Why bother with tokenization? Because it can help us with some simple text processing tasks like mapping part of speech, matching common words and perhaps removing unwanted tokens like common words or repeated words. Here, we have a good example. The sentence is: I don't like Sam's shoes. When we tokenize it we can clearly see the negation in the not and we can see possession with the 's. These indicators can help us determine meaning from simple text.

5. Other nltk tokenizers

![image-4.png](attachment:image-4.png)

Beyond just tokenizing words, NLTK has plenty of other tokenizers you can use, including these ones you'll be working with in this chapter. The sent_tokenize function will split a document into individual sentences. The regexp_tokenize uses regular expressions to tokenize the string, giving you more granular control over the process. And the tweettokenizer does neat things like recognize hashtags, mentions and when you have too many punctuation symbols following a sentence. How convenient!!!

■ Direction 1
Decide whether each statement agrees with the text on NLTK tokenizers. Answer yes or no for each, and quote the words of the text that decide it. (a) The sent_tokenize function splits a document into individual sentences. (b) The regexp_tokenize function offers less control over tokenizing than other approaches. (c) Tokenizing the example sentence shows possession through the 's.
■ Direction 2
Continue the text on NLTK tokenizers, starting after its final sentence.

■ Dataset excerpts
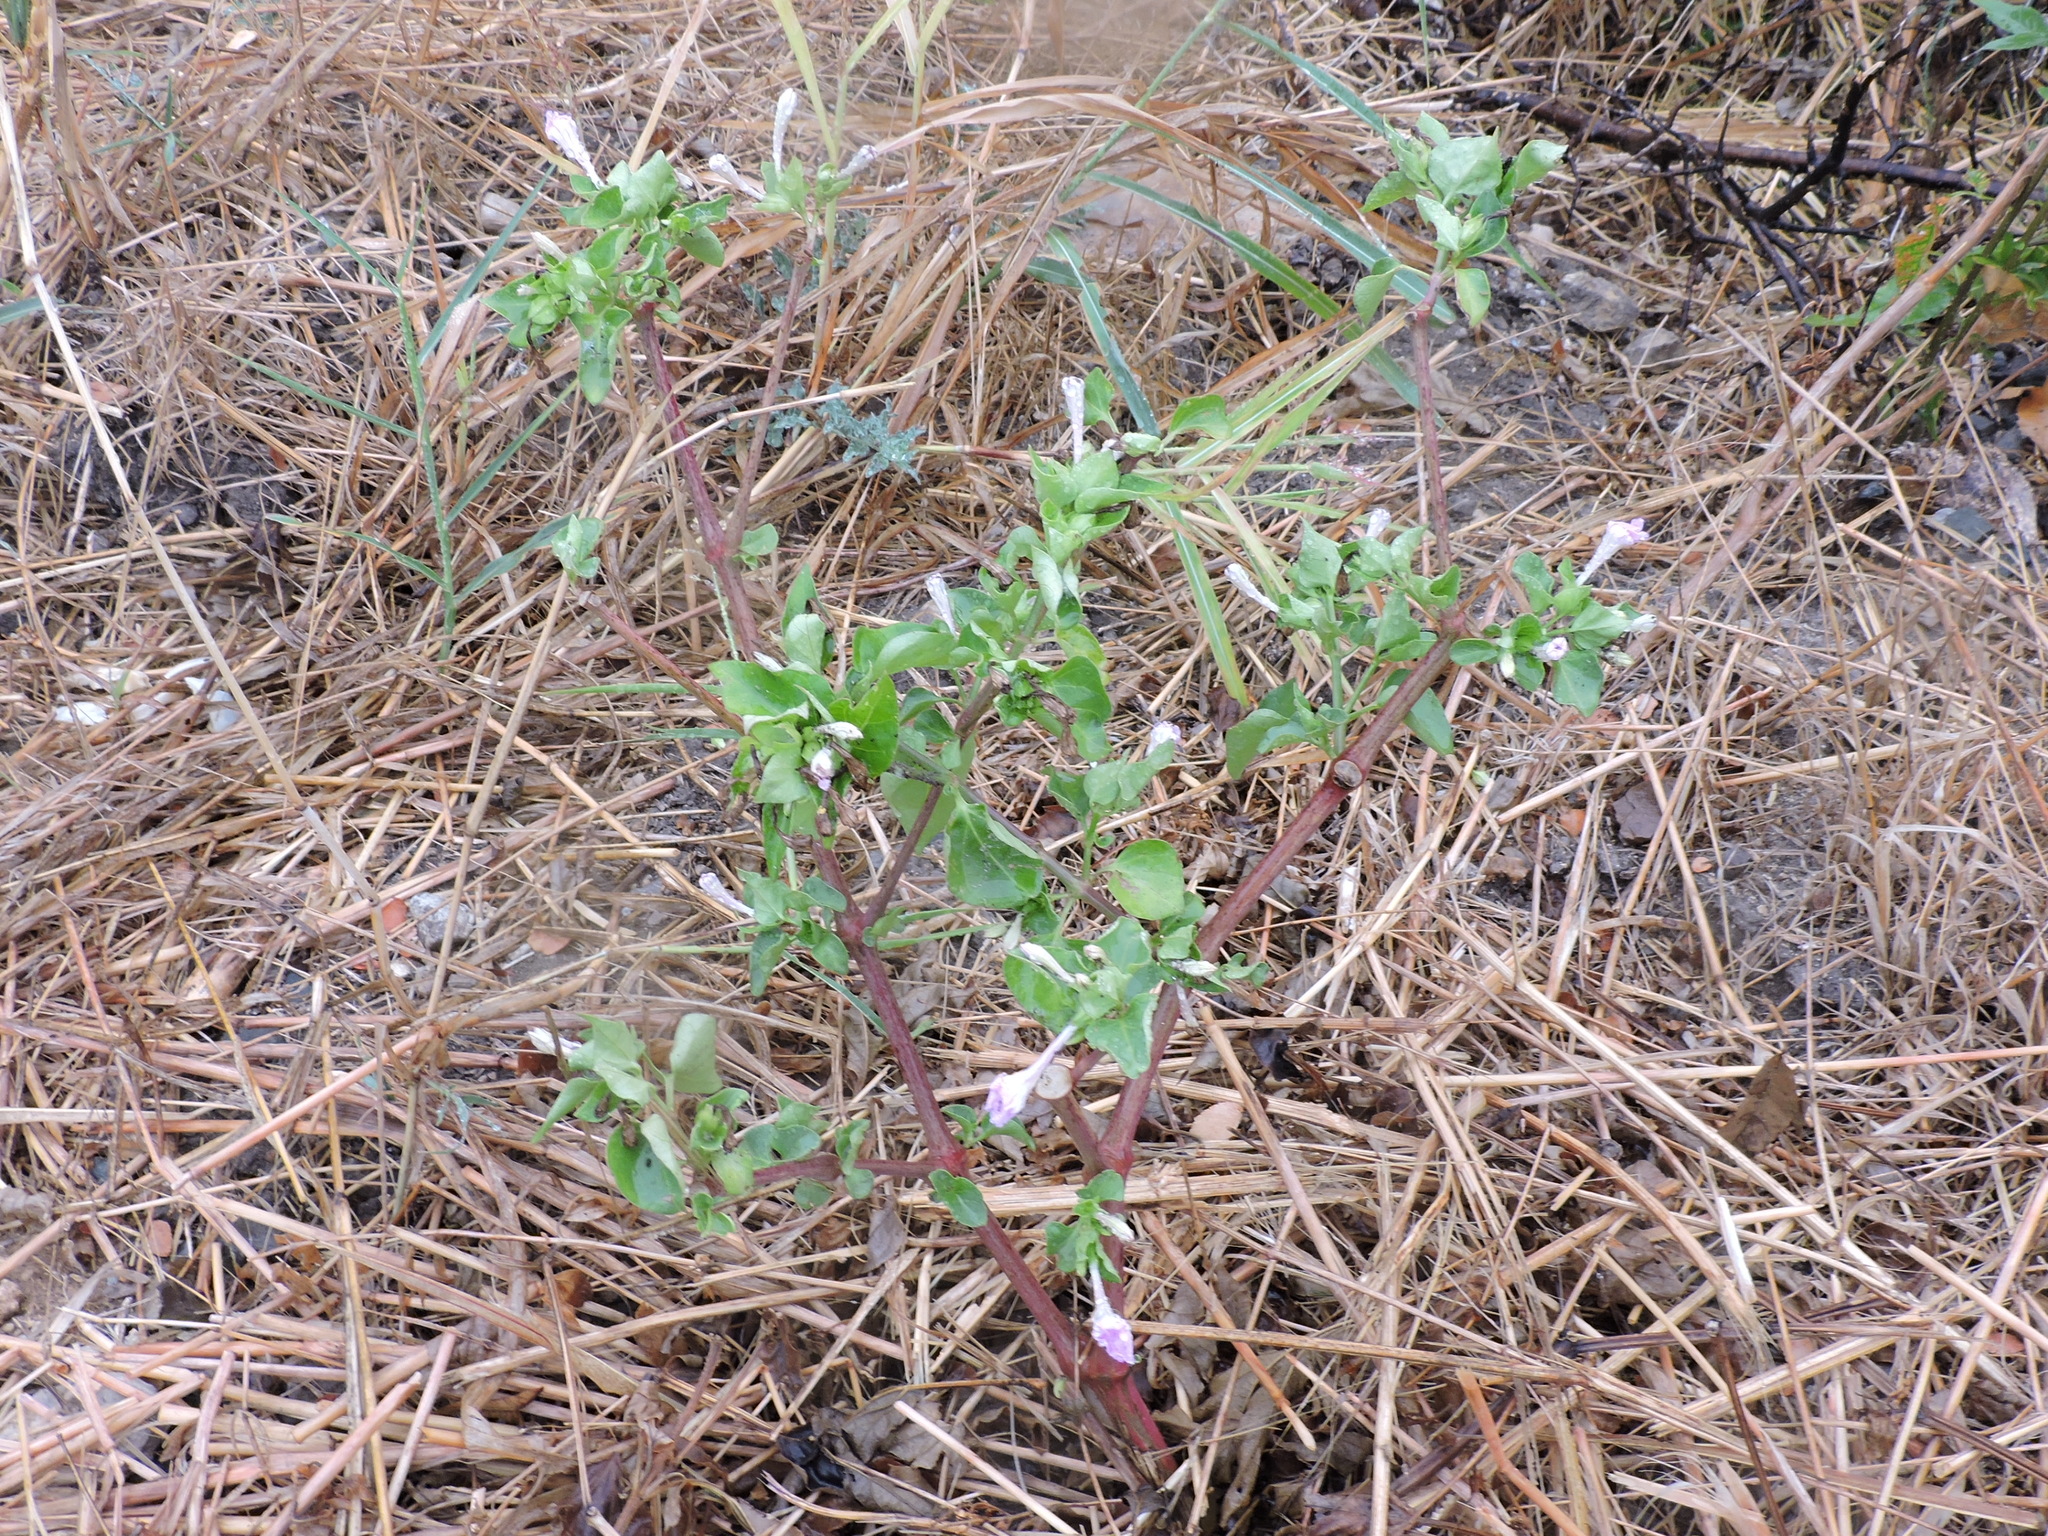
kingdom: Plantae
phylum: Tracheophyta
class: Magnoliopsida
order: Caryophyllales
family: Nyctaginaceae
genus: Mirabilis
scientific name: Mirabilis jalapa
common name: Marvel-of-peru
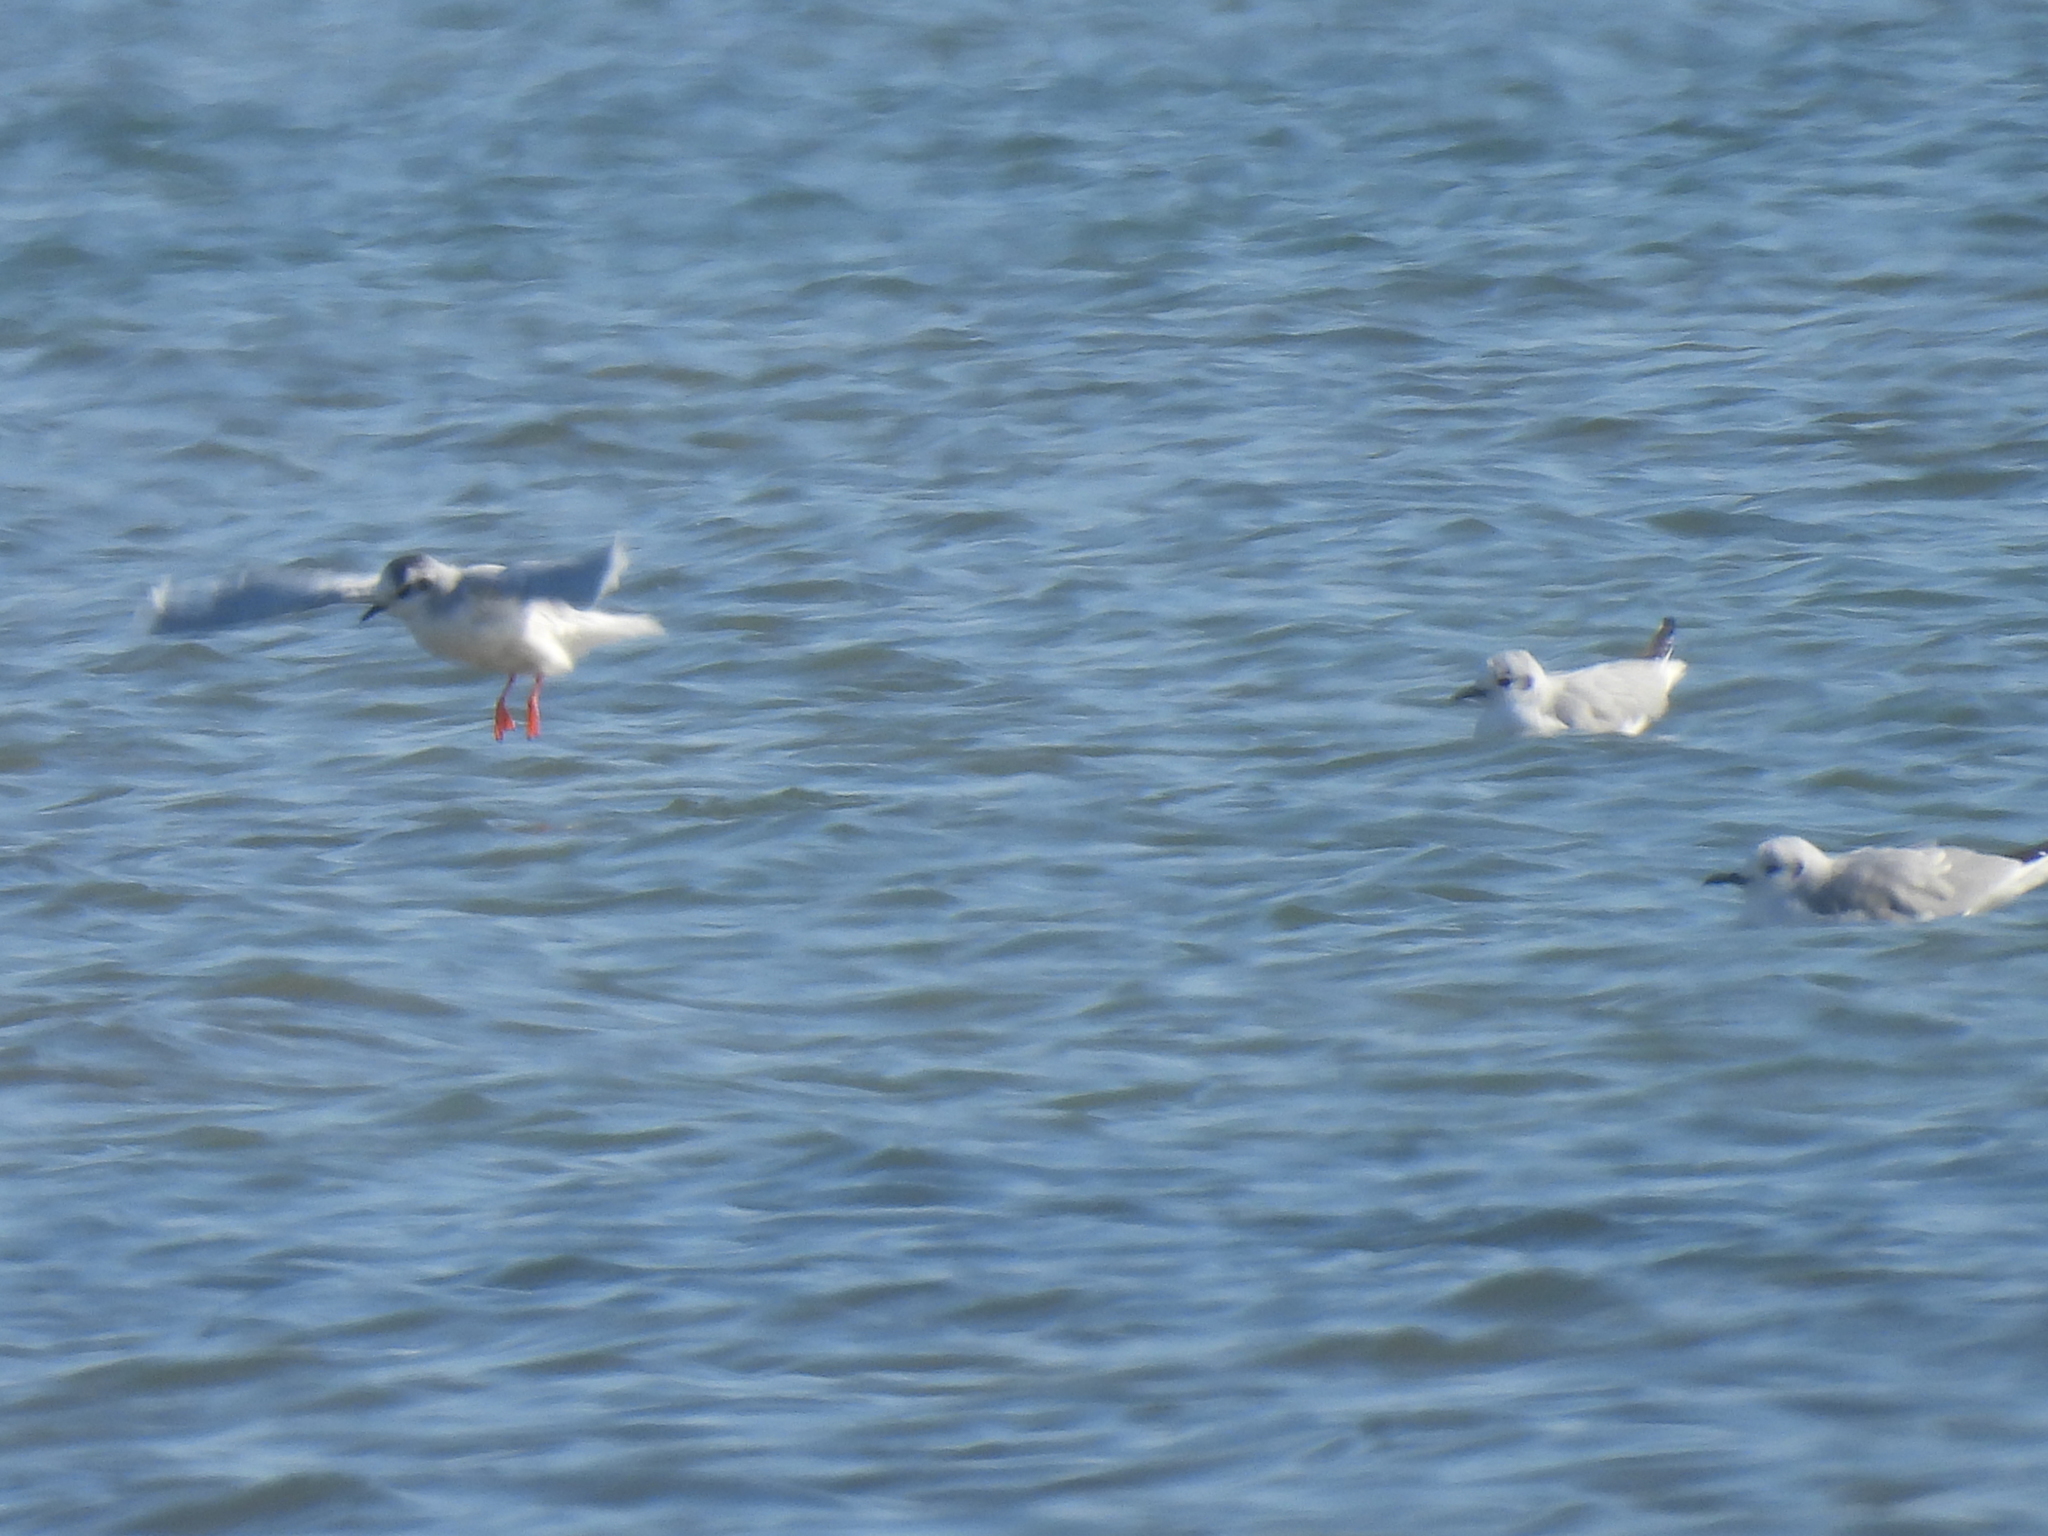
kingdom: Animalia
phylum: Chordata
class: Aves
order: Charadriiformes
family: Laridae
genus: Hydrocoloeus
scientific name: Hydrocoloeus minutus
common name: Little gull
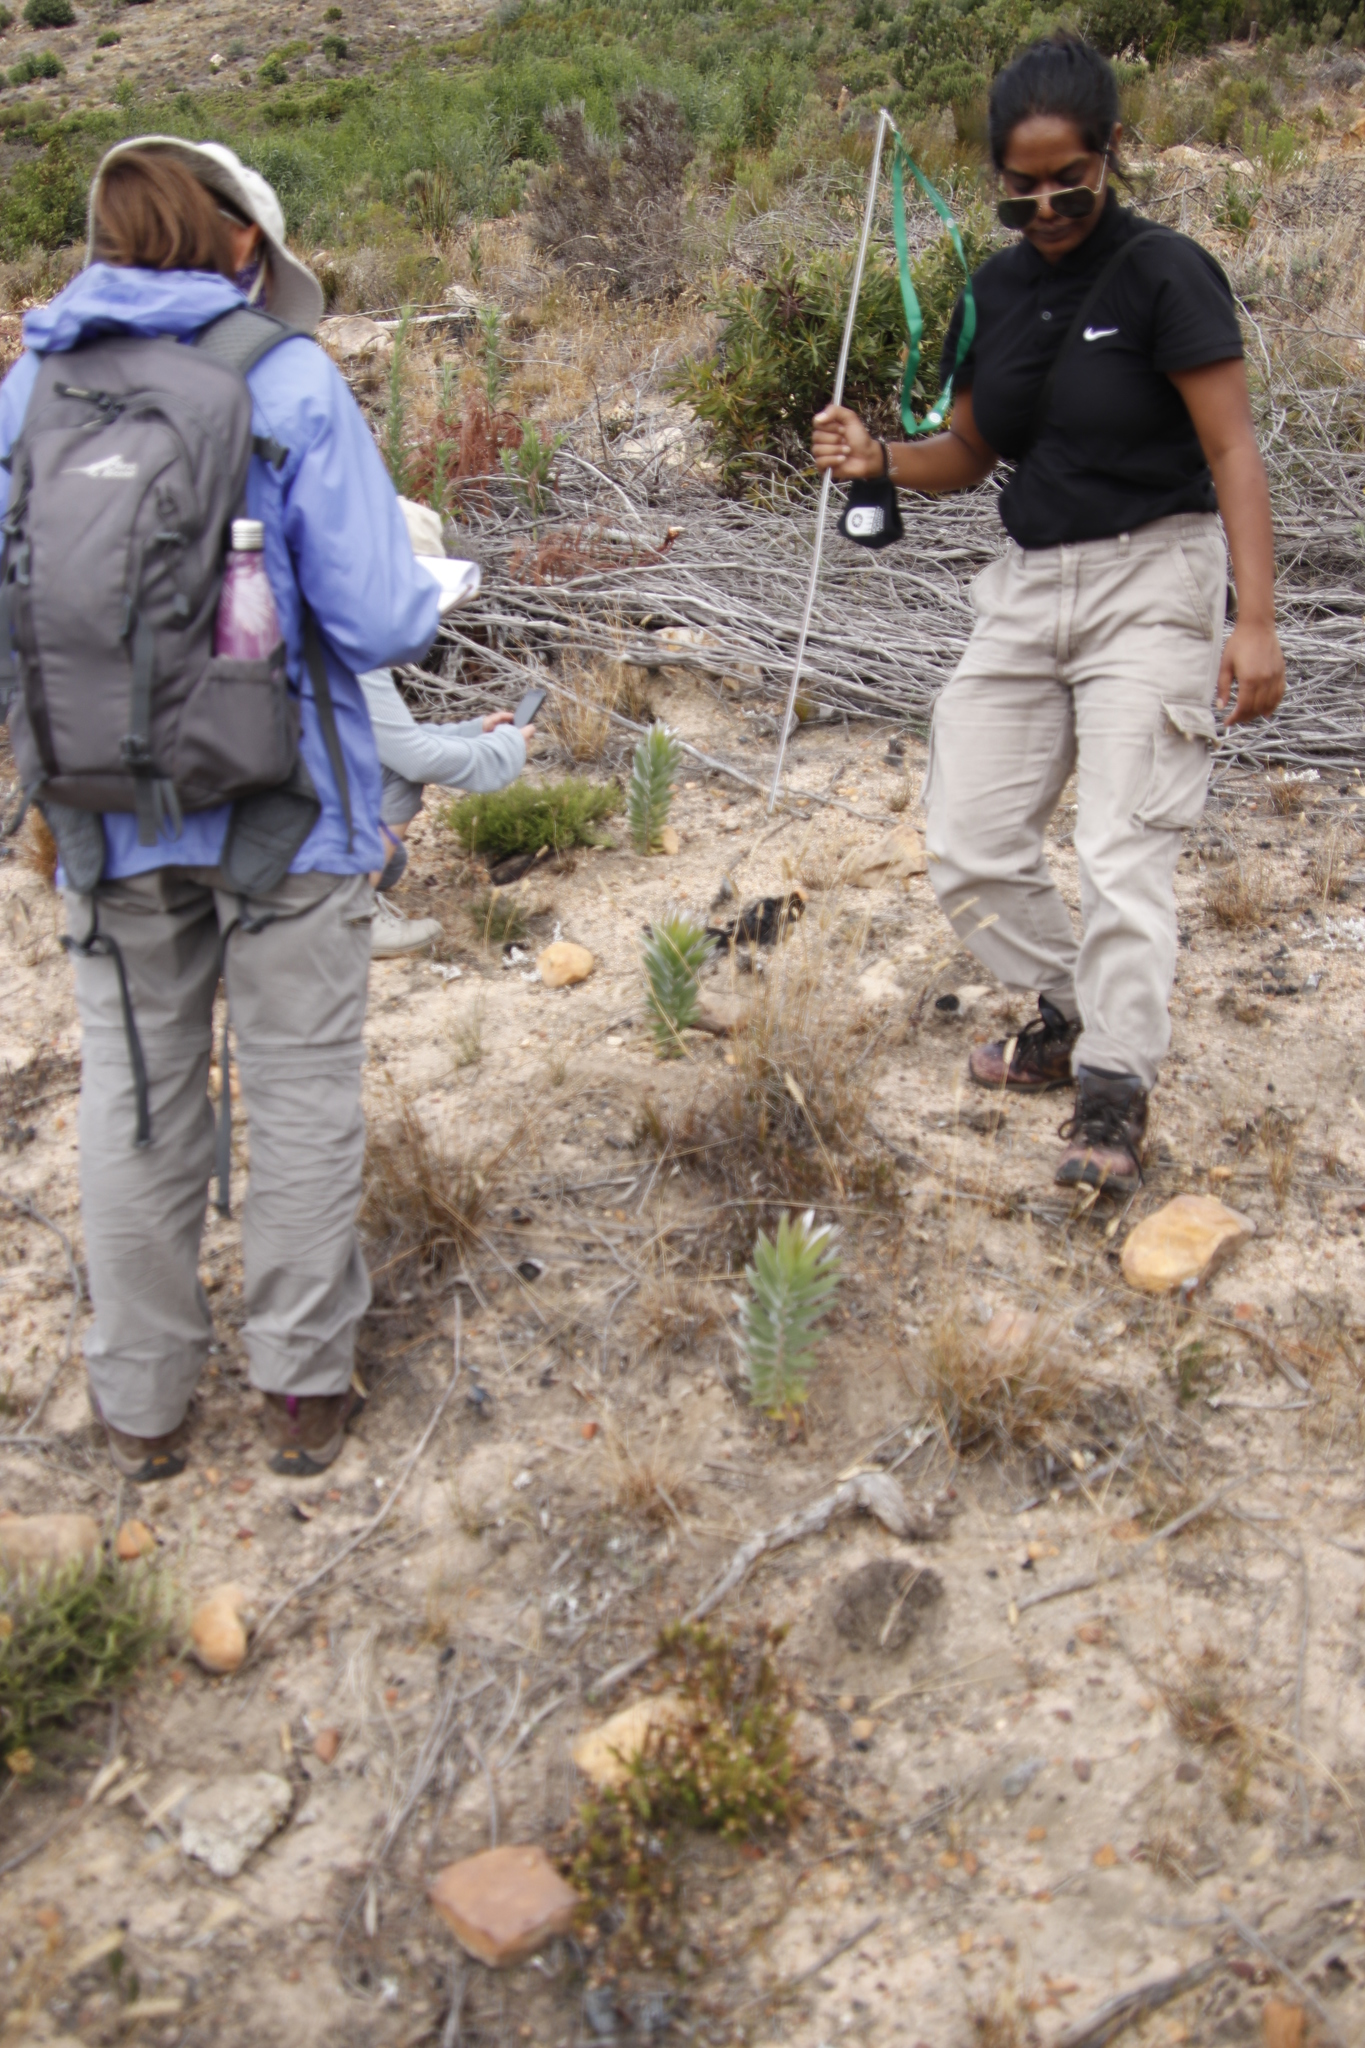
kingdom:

■ Final result 1
(a) Yes: "The sent_tokenize function will split a document into individual sentences."
(b) No: "The regexp_tokenize uses regular expressions to tokenize the string, giving you more granular control over the process."
(c) Yes: "we can see possession with the 's."

■ Final result 2
6. More regex practice

![image-5.png](attachment:image-5.png)

You'll be using more regex in this section as well, not only when you are tokenizing, but also figuring out how to parse tokens and text. Using the regex module's re.match and re.search are pretty essential tools for Python string processing. Learning when to use search versus match can be challenging, so let's take a look at how they are different. When we use search and match with the same pattern and string with the pattern is at the beginning of the string, we see we find identical matches. That is the case with matching and searching abcde with the pattern abc. When we use search for a pattern that appears later in the string we get a result, but we don't get the same result using match. This is because match will try and match a string from the beginning until it cannot match any longer. Search will go through the ENTIRE string to look for match options. If you need to find a pattern that might not be at the beginning of the string, you should use search. If you want to be specific about the composition of the entire string, or at least the initial pattern, then you should use match.

7. Let's practice!

Now it's your turn to try some tokenization!

**Exercise**

**Word tokenization with NLTK**

Here, you'll be using the first scene of Monty Python's Holy Grail, which has been pre-loaded as scene_one. Feel free to check it out in the IPython Shell!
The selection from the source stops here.